Black candles that burned now, and the ghosts of red candles that had burned in the past.
I didn’t want to, but I saw them all.
I didn’t want to, but I saw everything.
And more. The dusty cat o’ nine tails mounted on the wall gleamed with fresh blood. For now the dead were here.
They came to watch us, Diabolos Whistler’s women, ghosts with memories of nights uncounted in this room and this house. A misplaced flower child with a lashed daisy on her cheek and horror in her eyes screamed warnings at us. A much younger girl with kohled eyes sat clutching herself in a corner, wearing nothing but a torn black T-shirt and cigarette burns on her white thighs. And then there was the blonde chained between the bedposts at the foot of the bed, begging to join us.

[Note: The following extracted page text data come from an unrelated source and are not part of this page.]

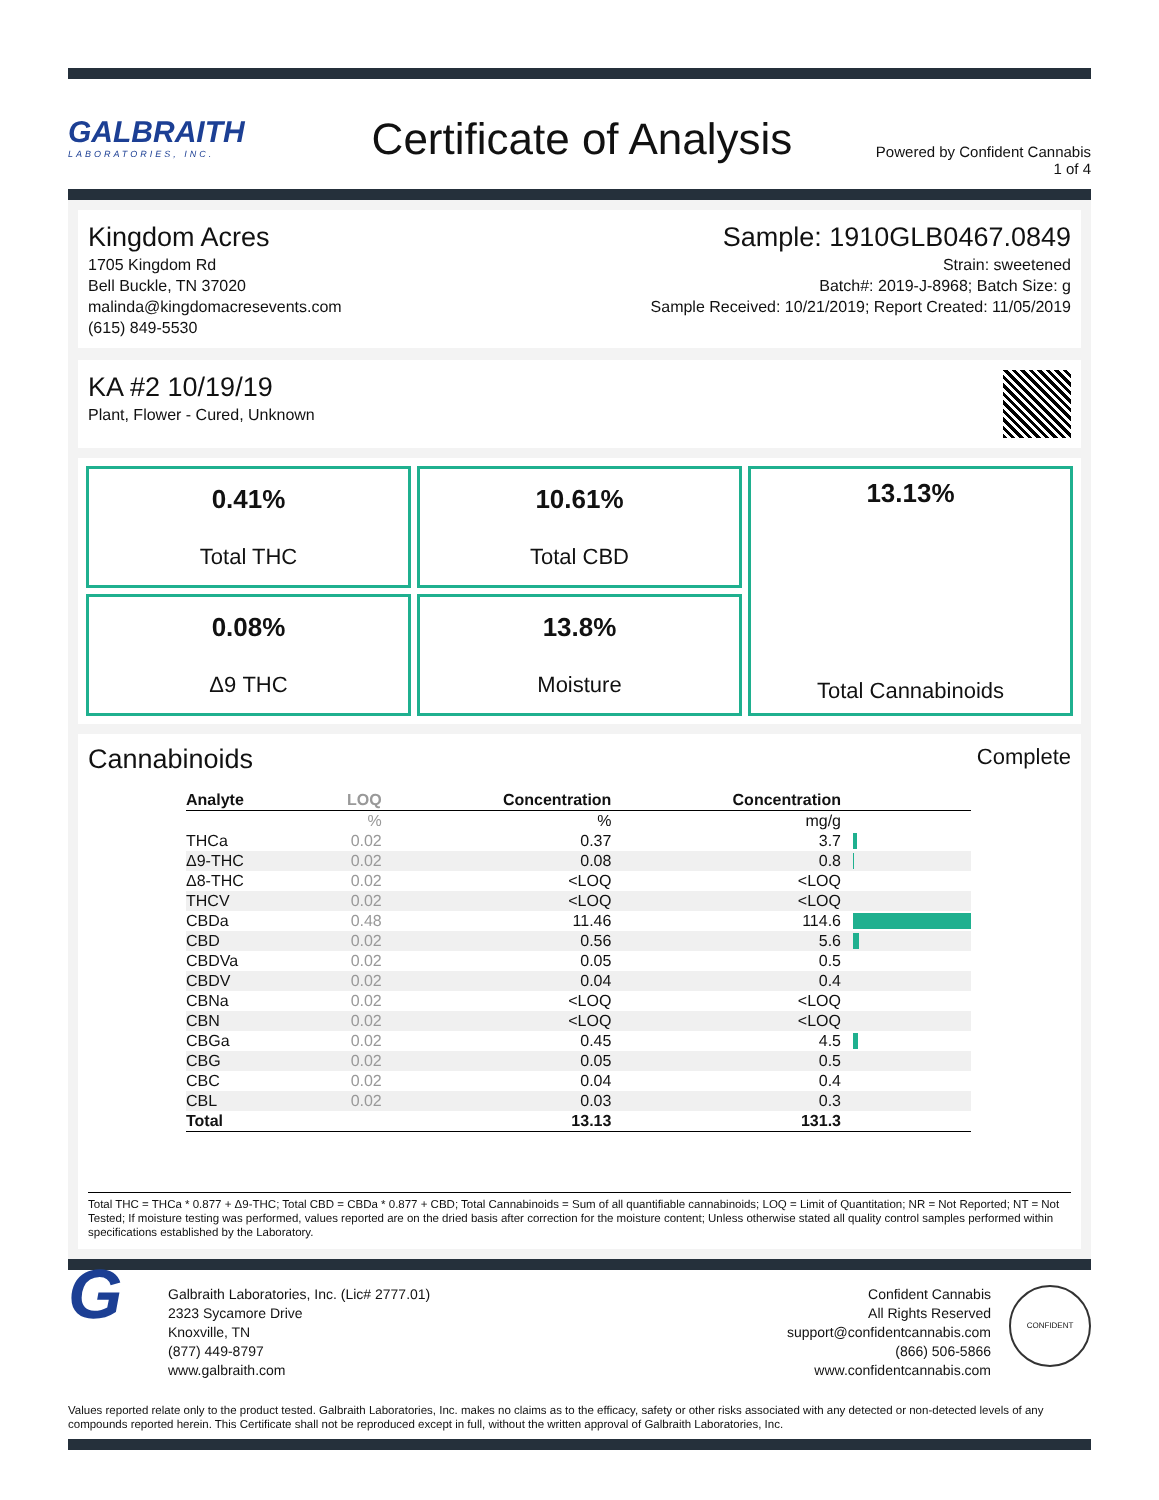GALBRAITH
LABORATORIES, INC.
Certificate of Analysis
Powered by Confident Cannabis
1 of 4
Kingdom Acres
1705 Kingdom Rd
Bell Buckle, TN 37020
malinda@kingdomacresevents.com
(615) 849-5530
Sample: 1910GLB0467.0849
Strain: sweetened
Batch#: 2019-J-8968; Batch Size: g
Sample Received: 10/21/2019; Report Created: 11/05/2019
KA #2 10/19/19
Plant, Flower - Cured, Unknown
0.41%
Total THC
10.61%
Total CBD
13.13%
Total Cannabinoids
0.08%
Δ9 THC
13.8%
Moisture
Cannabinoids Complete
| Analyte | LOQ | Concentration | Concentration | |
| --- | --- | --- | --- | --- |
| | % | % | mg/g | |
| THCa | 0.02 | 0.37 | 3.7 | |
| Δ9-THC | 0.02 | 0.08 | 0.8 | |
| Δ8-THC | 0.02 | <LOQ | <LOQ | |
| THCV | 0.02 | <LOQ | <LOQ | |
| CBDa | 0.48 | 11.46 | 114.6 | |
| CBD | 0.02 | 0.56 | 5.6 | |
| CBDVa | 0.02 | 0.05 | 0.5 | |
| CBDV | 0.02 | 0.04 | 0.4 | |
| CBNa | 0.02 | <LOQ | <LOQ | |
| CBN | 0.02 | <LOQ | <LOQ | |
| CBGa | 0.02 | 0.45 | 4.5 | |
| CBG | 0.02 | 0.05 | 0.5 | |
| CBC | 0.02 | 0.04 | 0.4 | |
| CBL | 0.02 | 0.03 | 0.3 | |
| Total | | 13.13 | 131.3 | |
Total THC = THCa * 0.877 + Δ9-THC; Total CBD = CBDa * 0.877 + CBD; Total Cannabinoids = Sum of all quantifiable cannabinoids; LOQ = Limit of Quantitation; NR = Not Reported; NT = Not Tested; If moisture testing was performed, values reported are on the dried basis after correction for the moisture content; Unless otherwise stated all quality control samples performed within specifications established by the Laboratory.
G
Galbraith Laboratories, Inc. (Lic# 2777.01)
2323 Sycamore Drive
Knoxville, TN
(877) 449-8797
www.galbraith.com
Confident Cannabis
All Rights Reserved
support@confidentcannabis.com
(866) 506-5866
www.confidentcannabis.com
CONFIDENT
Values reported relate only to the product tested. Galbraith Laboratories, Inc. makes no claims as to the efficacy, safety or other risks associated with any detected or non-detected levels of any compounds reported herein. This Certificate shall not be reproduced except in full, without the written approval of Galbraith Laboratories, Inc.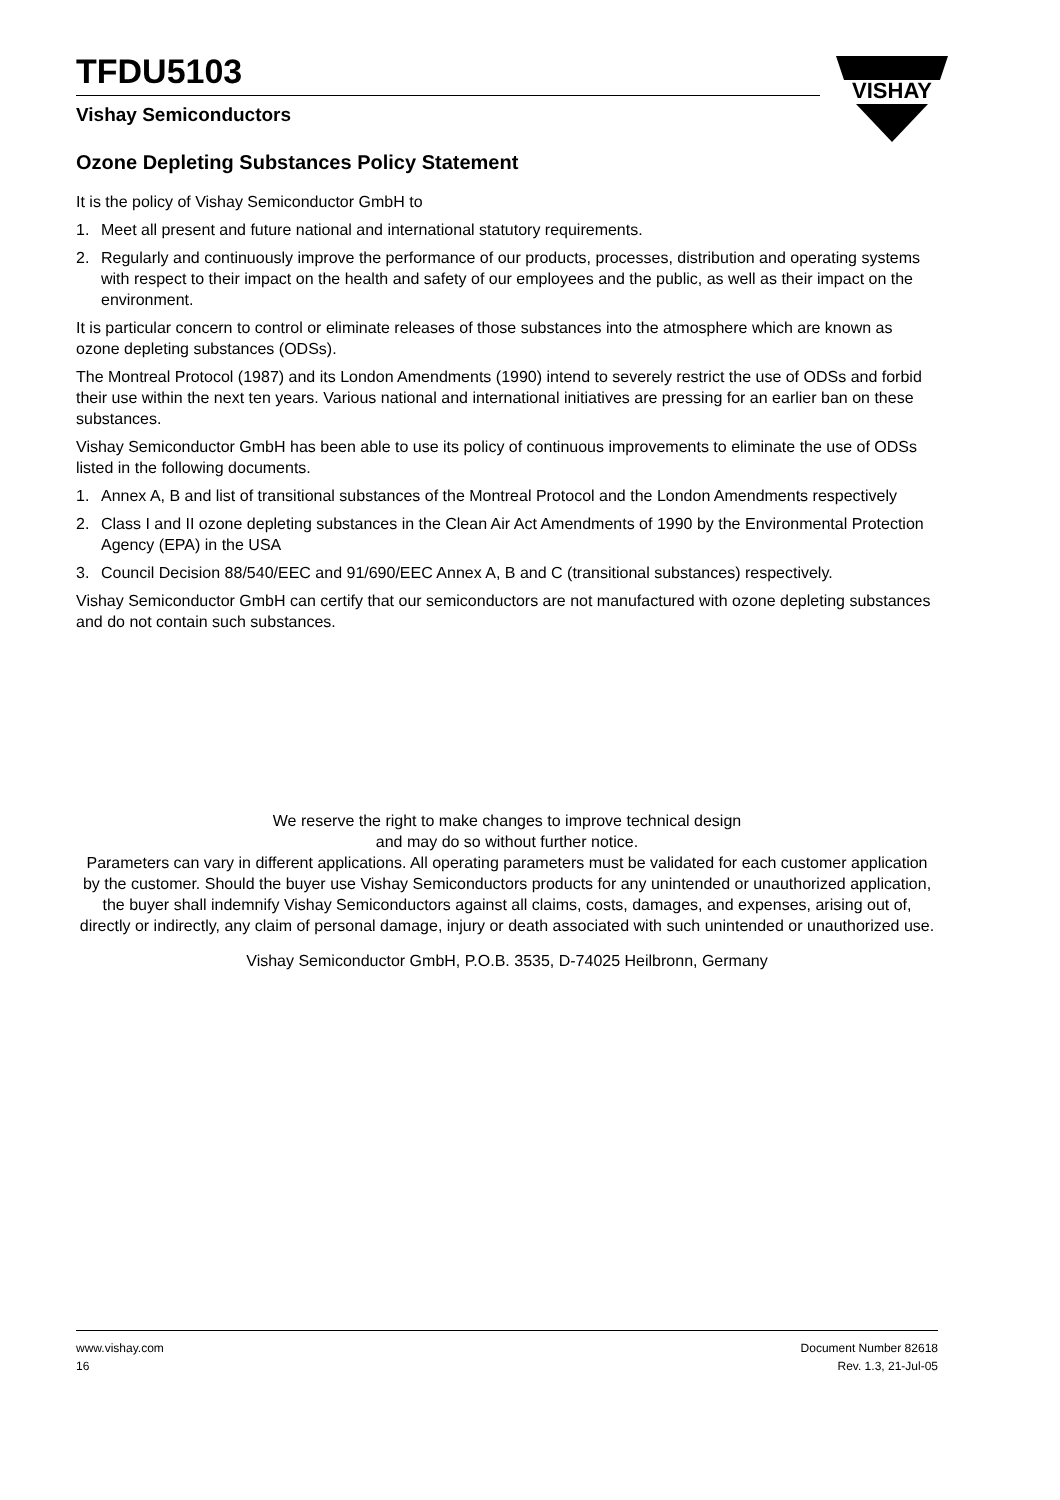TFDU5103
Vishay Semiconductors
VISHAY
Ozone Depleting Substances Policy Statement
It is the policy of Vishay Semiconductor GmbH to
1. Meet all present and future national and international statutory requirements.
2. Regularly and continuously improve the performance of our products, processes, distribution and operating systems with respect to their impact on the health and safety of our employees and the public, as well as their impact on the environment.
It is particular concern to control or eliminate releases of those substances into the atmosphere which are known as ozone depleting substances (ODSs).
The Montreal Protocol (1987) and its London Amendments (1990) intend to severely restrict the use of ODSs and forbid their use within the next ten years. Various national and international initiatives are pressing for an earlier ban on these substances.
Vishay Semiconductor GmbH has been able to use its policy of continuous improvements to eliminate the use of ODSs listed in the following documents.
1. Annex A, B and list of transitional substances of the Montreal Protocol and the London Amendments respectively
2. Class I and II ozone depleting substances in the Clean Air Act Amendments of 1990 by the Environmental Protection Agency (EPA) in the USA
3. Council Decision 88/540/EEC and 91/690/EEC Annex A, B and C (transitional substances) respectively.
Vishay Semiconductor GmbH can certify that our semiconductors are not manufactured with ozone depleting substances and do not contain such substances.
We reserve the right to make changes to improve technical design
and may do so without further notice.
Parameters can vary in different applications. All operating parameters must be validated for each customer application by the customer. Should the buyer use Vishay Semiconductors products for any unintended or unauthorized application, the buyer shall indemnify Vishay Semiconductors against all claims, costs, damages, and expenses, arising out of, directly or indirectly, any claim of personal damage, injury or death associated with such unintended or unauthorized use.
Vishay Semiconductor GmbH, P.O.B. 3535, D-74025 Heilbronn, Germany
www.vishay.com Document Number 82618
16 Rev. 1.3, 21-Jul-05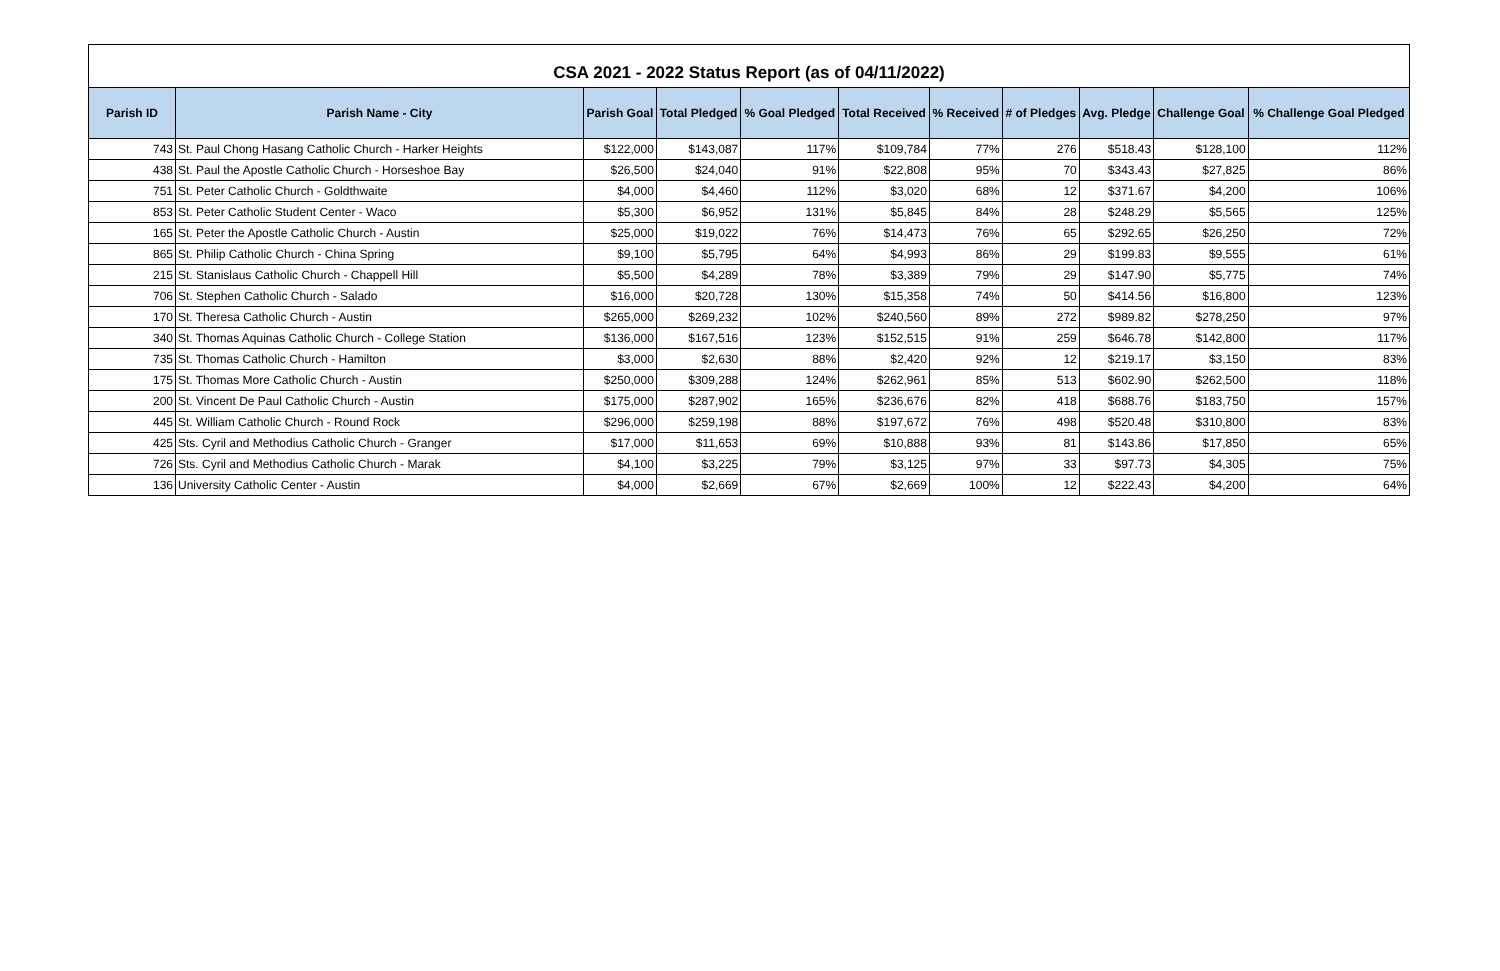CSA 2021 - 2022 Status Report (as of 04/11/2022)
| Parish ID | Parish Name - City | Parish Goal | Total Pledged | % Goal Pledged | Total Received | % Received | # of Pledges | Avg. Pledge | Challenge Goal | % Challenge Goal Pledged |
| --- | --- | --- | --- | --- | --- | --- | --- | --- | --- | --- |
| 743 | St. Paul Chong Hasang Catholic Church - Harker Heights | $122,000 | $143,087 | 117% | $109,784 | 77% | 276 | $518.43 | $128,100 | 112% |
| 438 | St. Paul the Apostle Catholic Church - Horseshoe Bay | $26,500 | $24,040 | 91% | $22,808 | 95% | 70 | $343.43 | $27,825 | 86% |
| 751 | St. Peter Catholic Church - Goldthwaite | $4,000 | $4,460 | 112% | $3,020 | 68% | 12 | $371.67 | $4,200 | 106% |
| 853 | St. Peter Catholic Student Center - Waco | $5,300 | $6,952 | 131% | $5,845 | 84% | 28 | $248.29 | $5,565 | 125% |
| 165 | St. Peter the Apostle Catholic Church - Austin | $25,000 | $19,022 | 76% | $14,473 | 76% | 65 | $292.65 | $26,250 | 72% |
| 865 | St. Philip Catholic Church - China Spring | $9,100 | $5,795 | 64% | $4,993 | 86% | 29 | $199.83 | $9,555 | 61% |
| 215 | St. Stanislaus Catholic Church - Chappell Hill | $5,500 | $4,289 | 78% | $3,389 | 79% | 29 | $147.90 | $5,775 | 74% |
| 706 | St. Stephen Catholic Church - Salado | $16,000 | $20,728 | 130% | $15,358 | 74% | 50 | $414.56 | $16,800 | 123% |
| 170 | St. Theresa Catholic Church - Austin | $265,000 | $269,232 | 102% | $240,560 | 89% | 272 | $989.82 | $278,250 | 97% |
| 340 | St. Thomas Aquinas Catholic Church - College Station | $136,000 | $167,516 | 123% | $152,515 | 91% | 259 | $646.78 | $142,800 | 117% |
| 735 | St. Thomas Catholic Church - Hamilton | $3,000 | $2,630 | 88% | $2,420 | 92% | 12 | $219.17 | $3,150 | 83% |
| 175 | St. Thomas More Catholic Church - Austin | $250,000 | $309,288 | 124% | $262,961 | 85% | 513 | $602.90 | $262,500 | 118% |
| 200 | St. Vincent De Paul Catholic Church - Austin | $175,000 | $287,902 | 165% | $236,676 | 82% | 418 | $688.76 | $183,750 | 157% |
| 445 | St. William Catholic Church - Round Rock | $296,000 | $259,198 | 88% | $197,672 | 76% | 498 | $520.48 | $310,800 | 83% |
| 425 | Sts. Cyril and Methodius Catholic Church - Granger | $17,000 | $11,653 | 69% | $10,888 | 93% | 81 | $143.86 | $17,850 | 65% |
| 726 | Sts. Cyril and Methodius Catholic Church - Marak | $4,100 | $3,225 | 79% | $3,125 | 97% | 33 | $97.73 | $4,305 | 75% |
| 136 | University Catholic Center - Austin | $4,000 | $2,669 | 67% | $2,669 | 100% | 12 | $222.43 | $4,200 | 64% |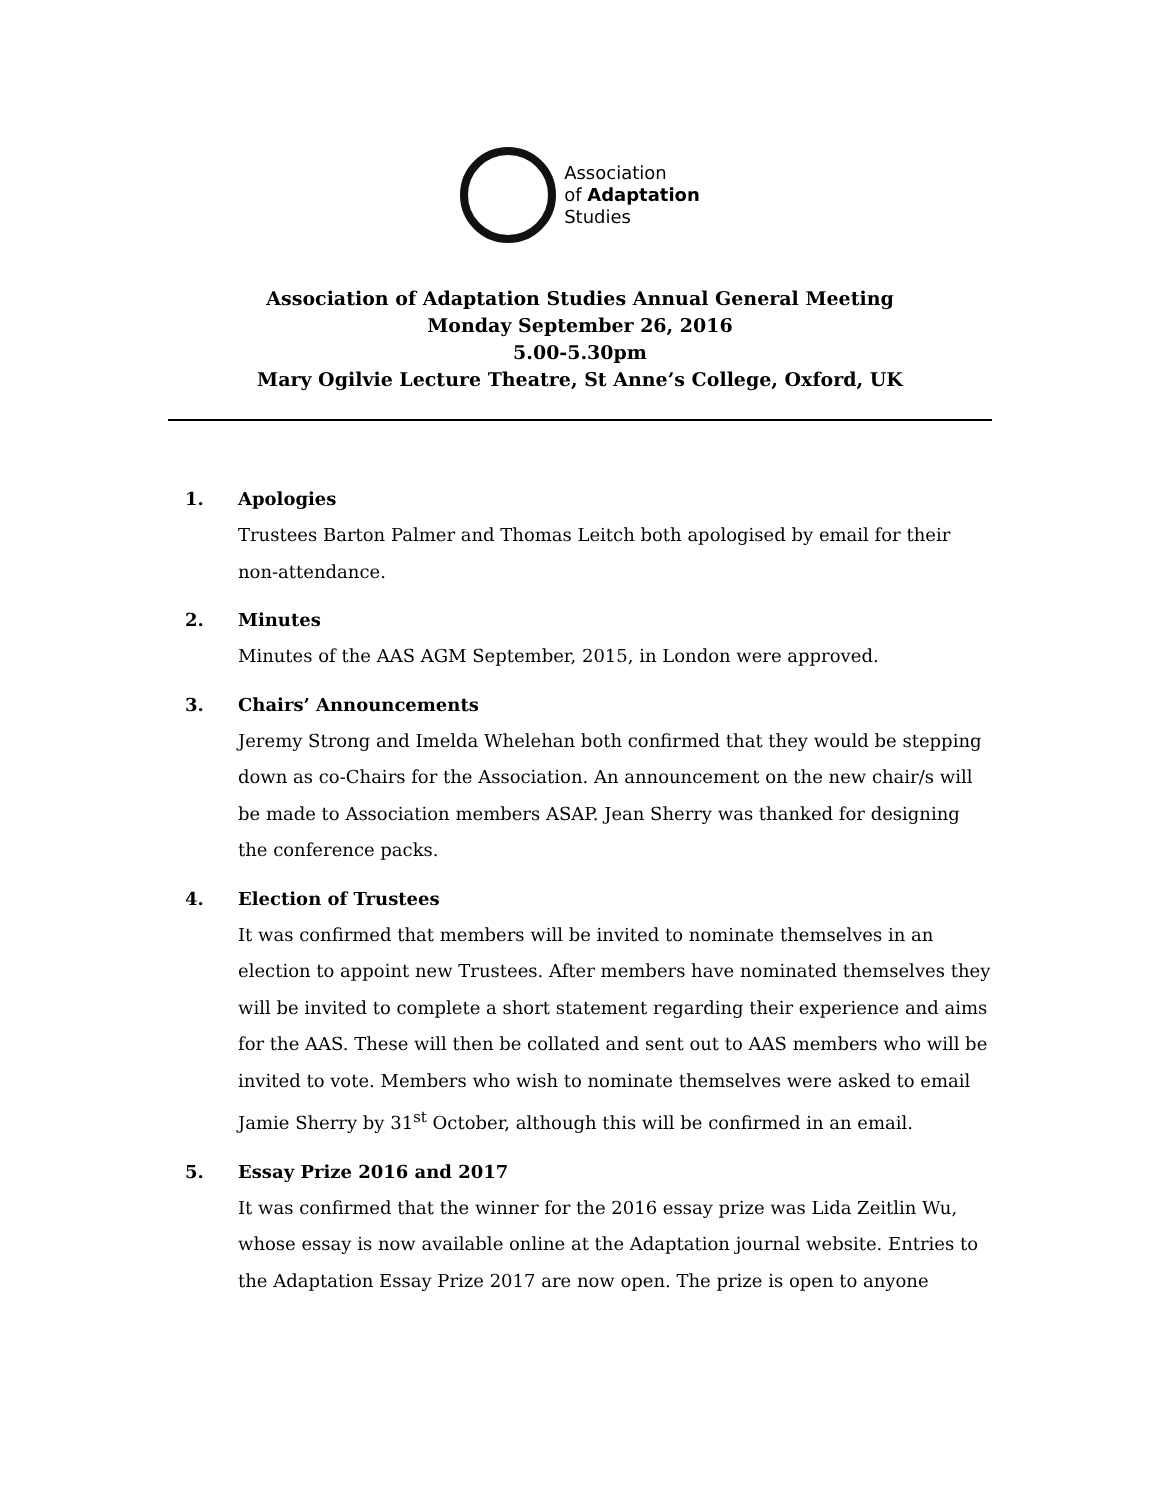Association
of Adaptation
Studies
Association of Adaptation Studies Annual General Meeting
Monday September 26, 2016
5.00-5.30pm
Mary Ogilvie Lecture Theatre, St Anne’s College, Oxford, UK
1. Apologies
Trustees Barton Palmer and Thomas Leitch both apologised by email for their non-attendance.
2. Minutes
Minutes of the AAS AGM September, 2015, in London were approved.
3. Chairs’ Announcements
Jeremy Strong and Imelda Whelehan both confirmed that they would be stepping down as co-Chairs for the Association. An announcement on the new chair/s will be made to Association members ASAP. Jean Sherry was thanked for designing the conference packs.
4. Election of Trustees
It was confirmed that members will be invited to nominate themselves in an election to appoint new Trustees. After members have nominated themselves they will be invited to complete a short statement regarding their experience and aims for the AAS. These will then be collated and sent out to AAS members who will be invited to vote. Members who wish to nominate themselves were asked to email Jamie Sherry by 31<sup>st</sup> October, although this will be confirmed in an email.
5. Essay Prize 2016 and 2017
It was confirmed that the winner for the 2016 essay prize was Lida Zeitlin Wu, whose essay is now available online at the Adaptation journal website. Entries to the Adaptation Essay Prize 2017 are now open. The prize is open to anyone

No chains restrained her. Not anymore, but she couldn’t realize that. She was dead, underground in a box somewhere if she was lucky, and she would never touch living flesh again. But she begged for a touch or a kiss, and only Circe’s living moans and pleas could eclipse those of the dead woman.
One night I might join the dead. One night I might be here, in this room, as insubstantial as a sigh that comes in the darkest hours.
But not tonight. Tonight I was alive, and all I wanted was Circe-blood pounding through her veins, heart thundering, breaths coming hard and fast. She didn’t see the shackled blonde at the foot of the bed. She didn’t see the ghosts that had been condemned to this room by a tryst with her father. And I didn’t want to see them. All I wanted was the two of us, purging those raw emotions that drew us to Circe’s bed. All I wanted was to gather her in tides of black velvet that would take us deeper and deeper to a dark, empty place where we could be alone when the blackest hour closed around us.
But the dead came, more of them now, came closer, the dead who could endure pains born long ago that were never tempered by time, they came clawing at us through night and velvet and satin. So hungry, driven by urges they couldn’t understand or forget, trying to grasp the life that pounded and surged within us, fumbling with fingers that could not touch us and kissing with lips we could not feel. For their lips were now dust, and their fingers were shorn of flesh, and they were now the most desperate of lovers, driven by the empty impotence of the grave.
I told myself that I was alive and they were dead.
We were not the same. Not at all.
I almost believed it. I closed my eyes. I would not see them. I pulled the blankets close. I would not feel them. I would only feel Circe.
And I would only hear Circe. Not the lies she spoke across a dinner table, but her stripped moans and naked gasps of pleasure.
And the savage drumbeat of her heart.